Валя подсознательно чувствовал свою вину за случившееся, потому что именно он устроил концерт Рода. Первые два дня старый рокер практически не отходил от барной стойки – опекал Вику.
А потом жизнь вошла в привычную колею. Концерт и инцидент постепенно забылись, Валя занимался организацией новых выступлений, завсегдатаи были рады видеть Вику.
А Вика была рада видеть Егора.
В тот вечер, когда она приехала вернуть ему очки, они поговорили немного. Он пригласил ее войти, она прошла в комнату и сразу же наткнулась на ворох бумаг с разными интерпретациями одной и той же линии. Вика не могла идентифицировать линию. Она не знала, что это ее шрам. Она никогда не рассматривала свой рубец в зеркало. Она просто знала, что он есть и что периодически болит. Хотя болеть не может и не должен. Тем не менее порой Вика ощущала его легкое жжение, когда прошлое напоминало о себе.

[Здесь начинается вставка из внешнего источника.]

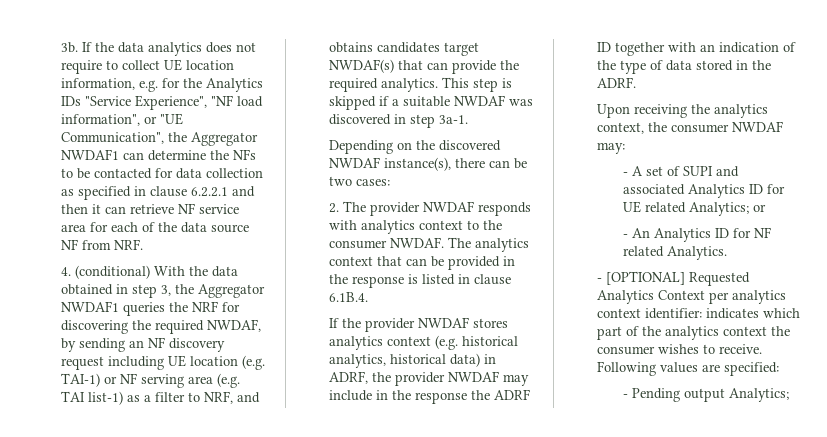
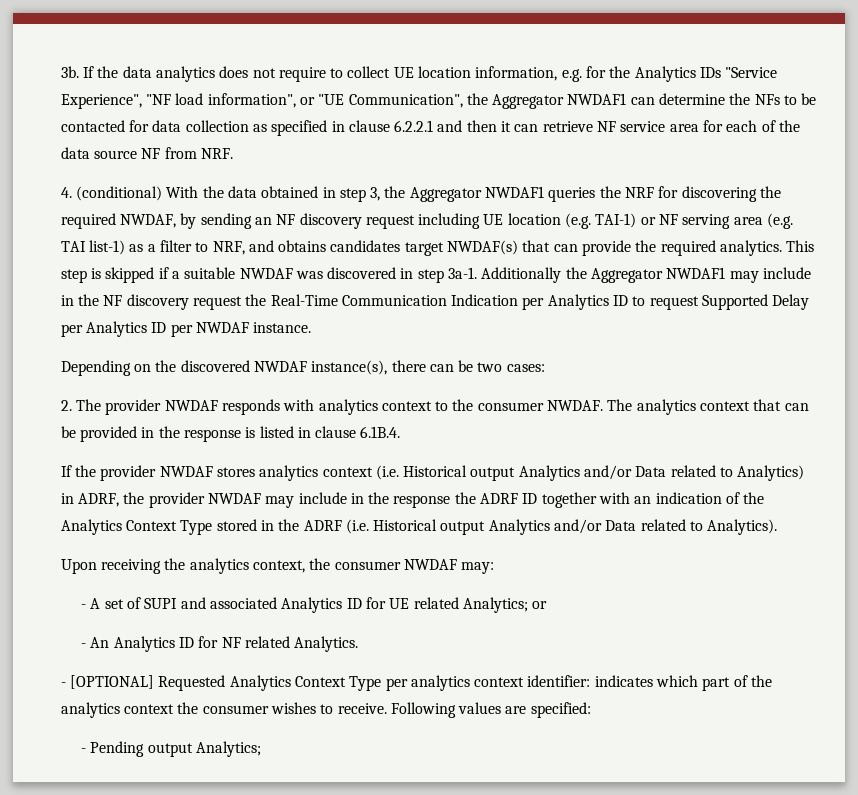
(469, 119) none -> [481,267,812,283] [60,294,810,310] [60,321,312,337] Additionally the Aggregator NWDAF1 may include in the NF discovery request the Real-Time Communication Indication per Analytics ID to request Supported Delay per Analytics ID per NWDAF instance.
[435,335,519,350] [329,353,481,368] (e.g. historical analytics, historical data) -> [375,465,805,481] (i.e. Historical output Analytics and/or Data related to Analytics)
[620,60,772,74] [597,77,637,88] type of data stored in the ADRF. -> [60,519,778,535] Analytics Context Type stored in the ADRF (i.e. Historical output Analytics and/or Data related to Analytics).
(706, 295) none -> [349,676,382,691] Type

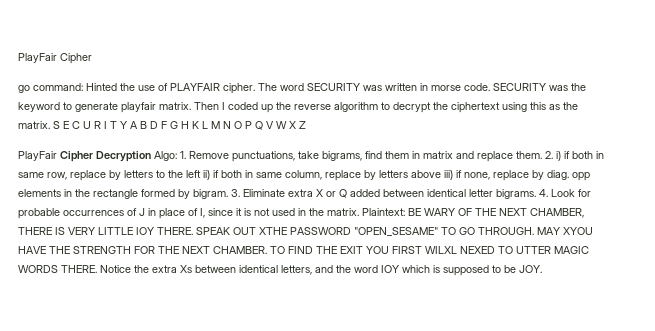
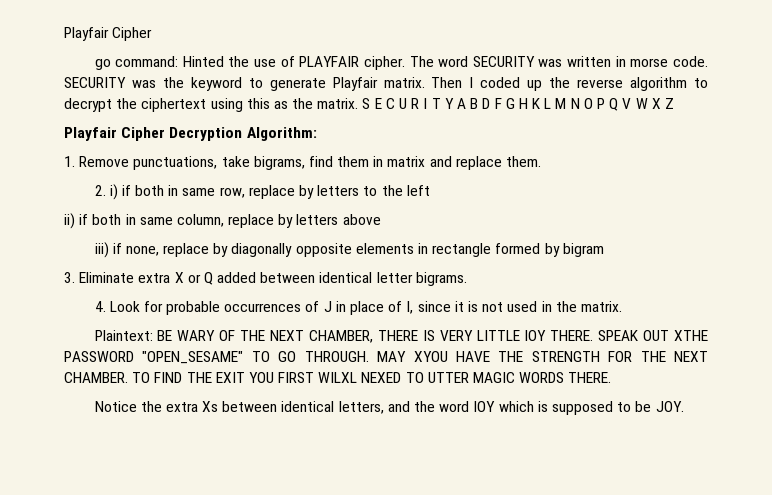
[18,53,57,63] PlayFair -> [64,27,109,41] Playfair
[121,102,156,113] playfair -> [332,77,378,91] Playfair
[18,151,57,161] PlayFair -> [64,127,117,141] Playfair
[154,151,177,161] Algo: -> [246,127,317,141] Algorithm: //
(542, 155) none -> (542, 161) //
(201, 174) none -> (430, 190) //
(441, 174) none -> (381, 219) //
[547,170,590,181] diag. opp -> [231,243,352,257] diagonally opposite
[75,189,90,197] the -> (429, 248) none
[193,189,228,199] bigram. -> [562,243,604,257] bigram //
(536, 194) none -> (467, 279) //
(359, 212) none -> (622, 306) //
(97, 269) none -> (612, 377) //

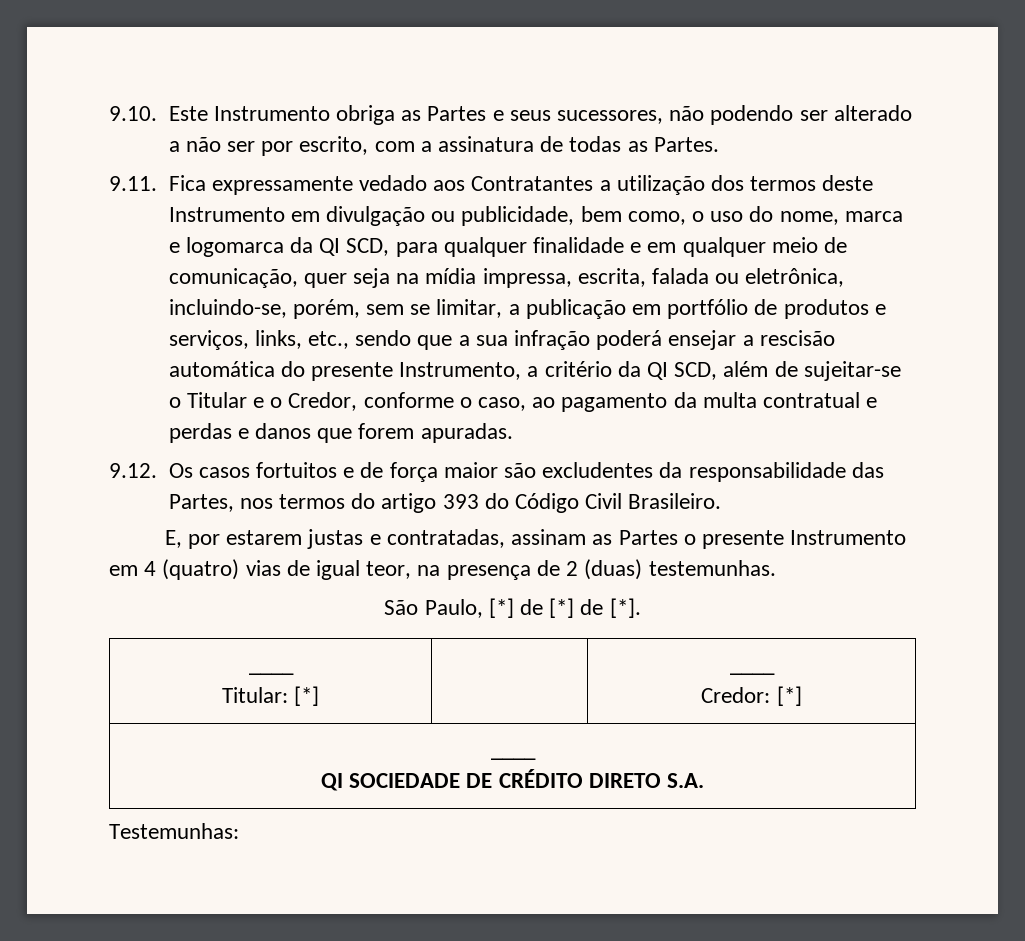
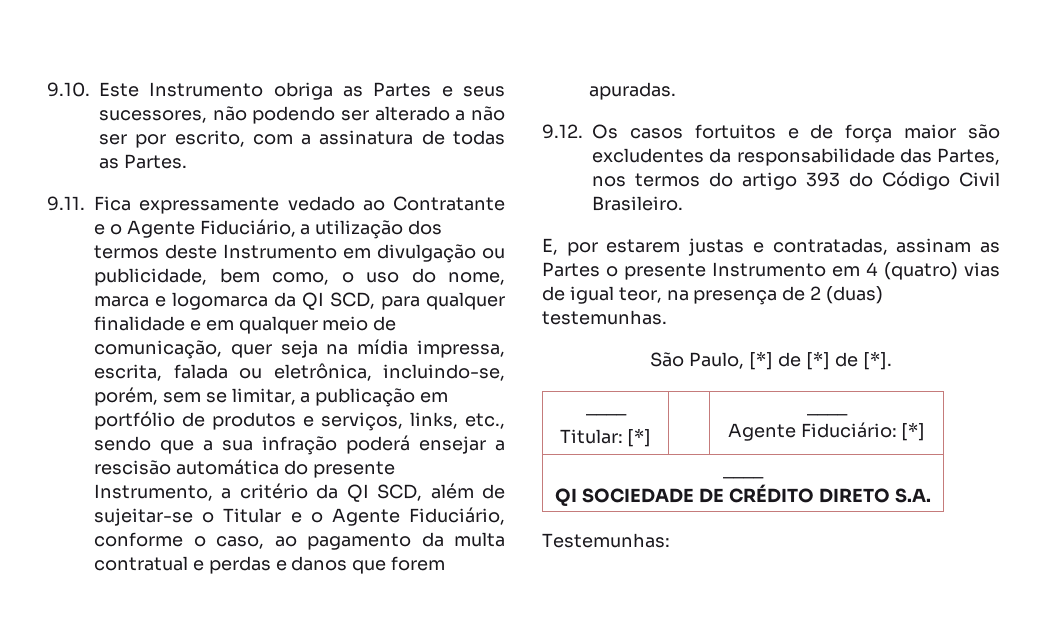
[433,176,594,191] aos Contratantes -> [362,196,505,211] [94,219,296,238] ao Contratante e o Agente Fiduciário,
[288,392,358,411] Credor, -> [331,507,506,526] Agente Fiduciário,
[701,687,771,703] Credor: -> [727,422,897,441] Agente Fiduciário:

Она некоторое время смотрела молча на эти линии, взяла один лист, перевернула горизонтально и сказала:
– Похоже на очертание горы.
– Люди по-разному видят одно и то же изображение, – ответил Егор.
А потом Вика перевела взгляд и увидела рисунок длинного ущелья, точь-в-точь такой же формы. Да уж… по-разному. У кого-то гора, у кого-то пропасть. Забавно.
Она продолжала разглядывать рисунок. Егор молчал.
Рисунок отличался по стилю от тех портретов, которые он оставлял в баре. Казалось, этот был упрощен, схематичен и главное в нем не правдивость передачи природы, а само ущелье, которое нужно преодолеть. И неясно: можно его перейти или для человека это конечная точка пути, после которой он повернется и уйдет обратно.
– Почему ты не нарисуешь обычную, понятную всем картину? – спросила Вика. – Ведь ты же умеешь.
– Почему одни играют симфонии, а другие рок? – ответил он вопросом на вопрос.
Это было доходчивое объяснение. Вика кивнула и повернулась к выходу.
Но, прежде чем покинуть квартиру, сказала:
– Спасибо. При случае заглядывай в «Роки».
Через два дня она вышла на работу, а еще через два появился Егор. Он больше не рисовал ее портреты, зато пригласил в выходной в студию на мастер-класс. И Вика приняла это приглашение. Она сидела среди пяти таких же неумех и пыталась нарисовать красками кувшин. Впрочем, вскоре выяснилось, что настоящих неумех было двое: сама Вика и сидящая справа от нее женщина лет пятидесяти. У остальных трех участниц мастер-класса кувшины получились вполне себе приличные. К концу занятия Вика устала так, словно отработала смену в баре. Оказывается, рисование – это работа мысли. И если кувшин коричневый, то коричневый он только на первый взгляд. Там есть и блики, и тень, и отражение. А ручка с орнаментом! Это вообще отдельная история.
– Я где-то читала, что рисование полезно для нервов, успокаивает, – сказала Вика, когда они после занятия шли по городу. – Врут.
– Правда?
– Абсолютно. Я с твоим кувшином намучилась.
– Зато теперь сможешь повесить его на стену и хвалиться гостям.
– После того, как ты его подправил.
Егор был высокий, и все его тело казалось чуточку вытянутым. А по коротко стриженной голове хотелось провести ладонью. А еще узнать, что написано на той татуировке, что начиналась на шее, а потом уходила под футболку. Да и вообще, если не считать картин, Егор был очень обыкновенный. Ничего общего с теми людьми, с которыми Вика общалась раньше. В прошлой жизни.
Она ему нравилась, и впервые за долгое время этот интерес Вику не пугал. Наверное, он видел ее шрам, когда переодевал в свою футболку, но ни словом об этом не обмолвился. Он вообще не задавал вопросов. Зато купил наполненный гелием ярко-оранжевый шар в цветочек и вручил ей. Вика шла по улице с шаром, а потом на горбатом мостике на Пресне запустила его в небо. И они долго смотрели на полет воздушного шарика. Это был лучший Викин выходной за последние почти двадцать два месяца.
И они наконец обменялись телефонами.
Он написал адрес офиса Сержа. Добрый день… как официально. Раньше было «привет».
На этом переписка закончилась. А через два дня в офис Сержа доставили каталоги, и вдохновленный Лисицкий позвонил Артему сказать, что альбомы – «огонь».